Mais comment cette terre qui a attiré et inspiré de grands entrepreneurs venus de tous horizons (lire Zoom) voit ses enfants devenir plus frileux ? Pour l’auteur, Jacques Bruyas, journaliste spécialiste de l’économie azuréenne, « la Côte d’Azur est une terre de paradoxes qui a bénéficié, audelà de ses atouts naturels -la mer et la montagne, la douceur du climat- d’une série de coups de bol inouïe. » Ils l’ont conduite à bénéficier d’une réputation internationale, d’un aéroport, de l’arrivée d’IBM, du lancement de Sophia-Antipolis autour des nouvelles technologies qui deviendra la première technopole d’Europe, et de l’évolution de l’économie touristique vers le tourisme d’affaires. Et aujourd’hui ? Les paradoxes sont toujours là.

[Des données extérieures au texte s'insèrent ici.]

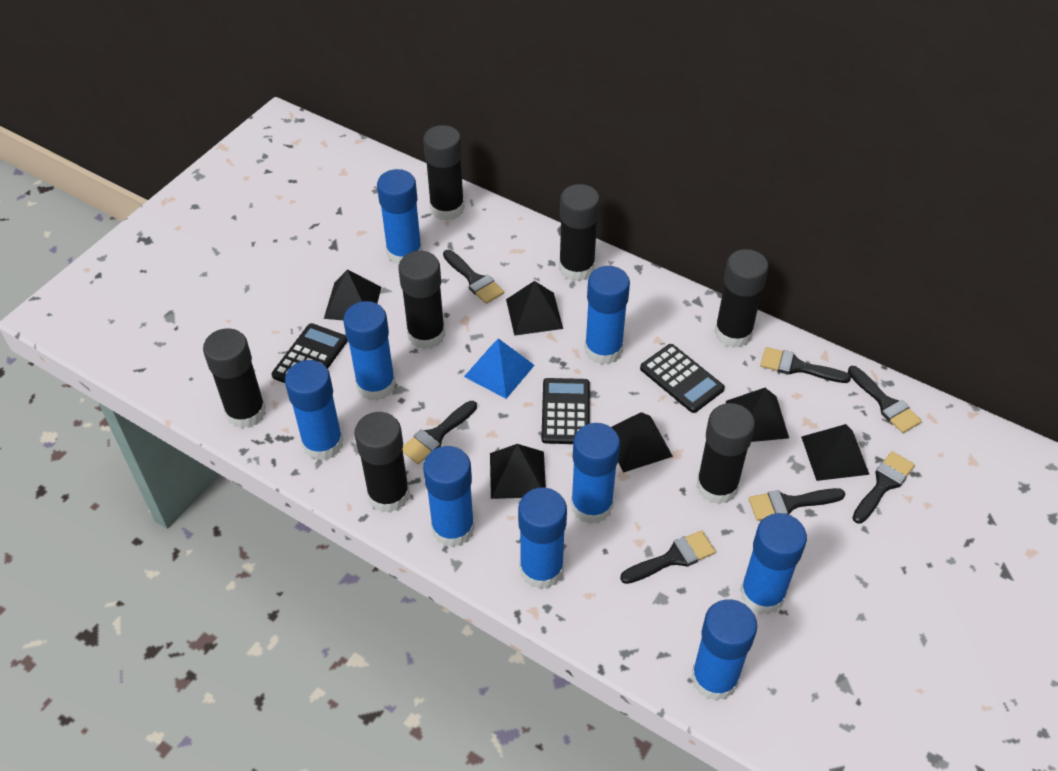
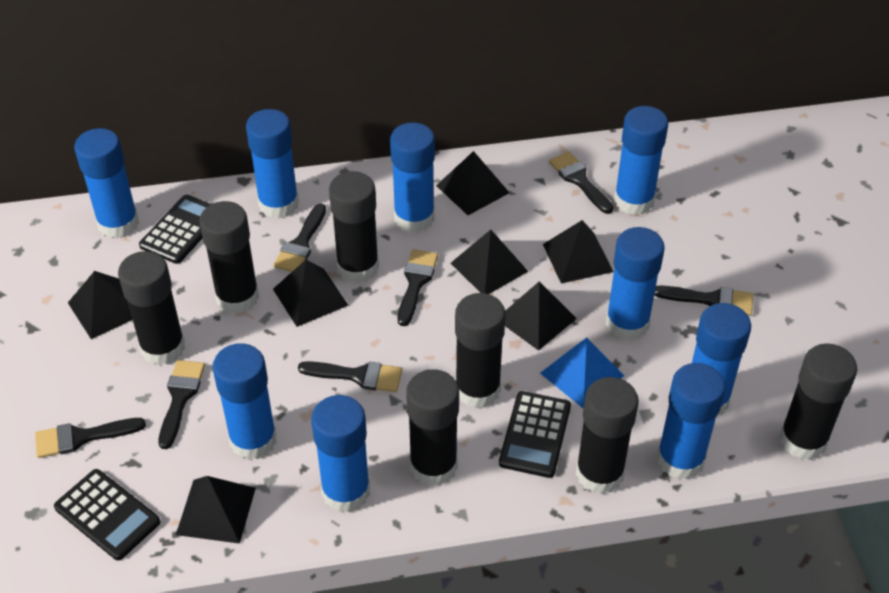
black pyramid: [324,270,382,320] [490,444,546,499] [506,281,563,336] [611,412,673,473] [726,388,789,442] [801,424,869,481] = 6 -> [68,271,133,339] [176,476,256,544] [273,260,349,327] [436,151,509,215] [451,230,529,294] [505,281,577,351] [543,220,614,284] = 7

« C’est aussi une terre de leurres »
La Côte d’Azur compte un nombre très important d’entreprises , mais 2 % seulement, soit 500, dépassent les 50 salariés pour 94 % de TPE (<10 salariés). Le commerce est très largement surreprésenté alors que la Côte d’Azur est au 95e rang national pour le chiffre d’affaires de l’industrie ! Enfin, si elle est le berceau de beaucoup d’entreprises, le taux de mortalité de ces dernières est l’un des plus élevés de France… Un phénomène que Robert Roux, créateur du Forum de l’entreprise, résume ainsi : « La Côte d’Azur est aussi une terre de leurres… On pourrait en faire un film façon « Les Ch’tis », mais à l’envers… » Les difficultés ? Un foncier grignoté par les résidences secondaires, la difficulté à loger les actifs, notamment la tranche des 35-50 ans, qui préfèrent aller travailler ailleurs pour pouvoir loger leur famille, des problèmes de transports et une ligne de TGV indispensable à son développement mais qui joue l’Arlésienne. De plus, l’opération d’intérêt national Eco Vallée tarde à démarrer au point que les chefs d’entreprise locaux semblent se désintéresser. « Il ne faudrait pas perdre la main », redoute Laurent Lachkar, le président de l’Union pour les entreprises des Alpes-Maritimes. Enfin, parmi les derniers handicaps, on retiendra une université qui compte moins de 30 000 étudiants quand Grenoble en accueille 60 000, un manque terrible de pépinières d’entreprises, d’incubateurs et de financement en capital-risque. Bref, la situation n’est jamais gagnée d’avance.
Marie Sabathier
ZOOM
Des entrepreneurs d’origines diverses. Les grands hôteliers sont étrangers de pays très divers. Les futurs grands noms du BTP azuréen proviennent d’Ombrie. Biot et Vallauris, les références en matière de céramique, ont été tour à tour peuplées de Ligures et Piémontais. À Grasse en revanche, l’industrie traditionnelle du parfum repose, dans les années 20, sur une quarantaine de familles et patronymes locaux représentant autant de raisons sociales à l’inverse largement ouvertes sur le monde, mais peu reconnues par le beau monde du littoral azuréen. « Déjà, Grasse souffrait de problèmes de transports », souligne l’auteur.